Neste grupo não podemos deixar de destacar a carreira geral de técnico superior. Através da avaliação de desempenho por via do SIADAP, um técnico superior que obtenha sucessivos ‘desempenhos adequados’ necessita de 10 anos para conseguir progredir para a posição remuneratória imediatamente seguinte à que se encontra, implicando assim 120 anos de trabalho para alcançar o topo da carreira. Identicamente, imaginando um trabalhador que obtenha sempre ‘desempenhos relevantes’ necessitaria de 72 anos para alcançar o topo da carreira e, mesmo levando o exemplo ao extremo, um trabalhador com sucessivos ‘desempenhos excelentes’ ao longo de toda a sua carreira, nem assim conseguiria alcançar a última posição antes de atingir a idade legal para a reforma, pois necessitaria de 48 anos de exercício em funções. O mesmo se passa com outras carreiras e estrutura com igual número de níveis remuneratórios.
b) Revisão da Tabela Remuneratória Única (TRU) que, não tendo qualquer atualização desde 2009, se encontra completamente desajustada, nomeadamente pela sucessiva atualização da remuneração mínima mensal garantida.

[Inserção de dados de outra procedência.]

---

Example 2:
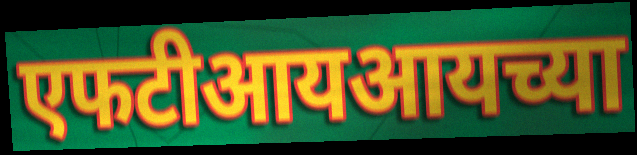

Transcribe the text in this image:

एफटीआयआयच्या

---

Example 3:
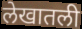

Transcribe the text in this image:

लेखातली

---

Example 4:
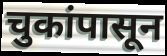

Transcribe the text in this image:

É por isso essencial que mantendo o princípio de proporcionalidade que esteve na base da sua criação se reveja, no corrente ano, a TRU. Uma atualização de 3% será da mais elementar justiça.
A este propósito importa ter em consideração que na última década, com exceção de 2019, as remunerações do trabalho do setor público têm consecutivamente vindo a apresentar uma evolução menos positiva do que no privado. Para 2020, prevê-se uma desaceleração das remunerações do trabalho do setor público para 3,6% (4,0% em 2019); compensado por um crescimento de 3,8% para o setor privado (3,7% em 2019).

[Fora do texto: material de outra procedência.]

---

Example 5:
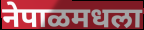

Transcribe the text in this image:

नेपाळमधला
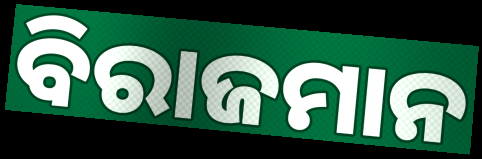
ବିରାଜମାନ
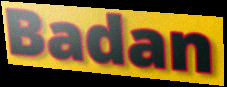
Badan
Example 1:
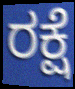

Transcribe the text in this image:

ರಕ್ಷೆ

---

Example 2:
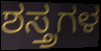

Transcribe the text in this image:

ಶಸ್ತ್ರಗಳ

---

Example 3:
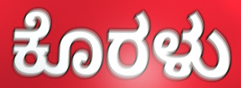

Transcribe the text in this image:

ಕೊರಳು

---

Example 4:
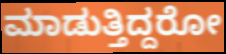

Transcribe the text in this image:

ಮಾಡುತ್ತಿದ್ದರೋ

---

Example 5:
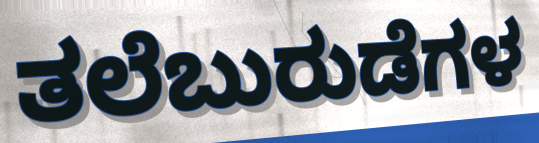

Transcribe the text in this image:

ತಲೆಬುರುಡೆಗಳ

Este ponto é, aliás, um dos problemas atuais da Administração Pública para ser resolvido, visto que ossalários do setor público encontram-se muito desajustados da realidade, sobretudo para o desempenho de tarefas especializadas. A Administração Pública terá muita dificuldade em conseguir o rejuvenescimento dos mapas de pessoal e atrair os mais qualificados com base em baixos níveis remuneratórios.
A Administração Pública precisa dos mais jovens e mais capacitados. Só assim a Administração Pública poderá criar valor na prestação de serviço público para os cidadãos e para as empresas.
A não ser assim, os jovens mais qualificados continuarão a procurar fora do país novas oportunidades com carreiras mais aliciantes.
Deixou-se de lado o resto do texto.